### [Problem]
Please count the lines in the entries below that contain the string "Theft", treating uppercase and lowercase as different. Give only the number.

______

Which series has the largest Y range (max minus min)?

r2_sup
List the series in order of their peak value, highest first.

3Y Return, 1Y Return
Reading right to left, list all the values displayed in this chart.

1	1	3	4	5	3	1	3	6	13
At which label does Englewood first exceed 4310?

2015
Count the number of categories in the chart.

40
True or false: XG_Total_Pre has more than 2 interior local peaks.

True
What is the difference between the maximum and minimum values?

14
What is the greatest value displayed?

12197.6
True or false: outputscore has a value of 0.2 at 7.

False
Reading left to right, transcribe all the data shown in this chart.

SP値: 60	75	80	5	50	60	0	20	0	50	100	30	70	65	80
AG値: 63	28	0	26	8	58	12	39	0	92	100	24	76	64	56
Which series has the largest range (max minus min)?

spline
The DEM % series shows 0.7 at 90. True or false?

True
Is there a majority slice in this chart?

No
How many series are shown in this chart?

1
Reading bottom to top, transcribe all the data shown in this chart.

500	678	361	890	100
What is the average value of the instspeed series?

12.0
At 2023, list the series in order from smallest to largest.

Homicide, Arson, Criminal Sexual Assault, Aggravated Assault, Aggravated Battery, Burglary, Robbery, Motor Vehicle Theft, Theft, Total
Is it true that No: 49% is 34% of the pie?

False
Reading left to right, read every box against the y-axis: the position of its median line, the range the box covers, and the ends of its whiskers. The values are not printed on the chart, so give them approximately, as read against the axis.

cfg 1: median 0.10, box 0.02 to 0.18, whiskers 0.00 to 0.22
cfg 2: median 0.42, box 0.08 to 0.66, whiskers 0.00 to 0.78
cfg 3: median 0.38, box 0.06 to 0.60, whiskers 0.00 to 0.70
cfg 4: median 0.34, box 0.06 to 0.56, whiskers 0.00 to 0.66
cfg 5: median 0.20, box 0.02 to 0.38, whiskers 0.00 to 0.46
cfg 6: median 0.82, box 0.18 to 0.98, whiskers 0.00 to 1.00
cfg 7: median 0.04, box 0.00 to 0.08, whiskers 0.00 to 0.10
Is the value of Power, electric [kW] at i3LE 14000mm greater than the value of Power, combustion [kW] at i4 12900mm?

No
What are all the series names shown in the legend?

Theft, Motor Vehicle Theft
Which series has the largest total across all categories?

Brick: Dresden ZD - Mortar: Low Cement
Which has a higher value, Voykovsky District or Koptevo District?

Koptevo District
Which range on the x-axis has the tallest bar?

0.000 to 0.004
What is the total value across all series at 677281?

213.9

______

### [Completed task]
2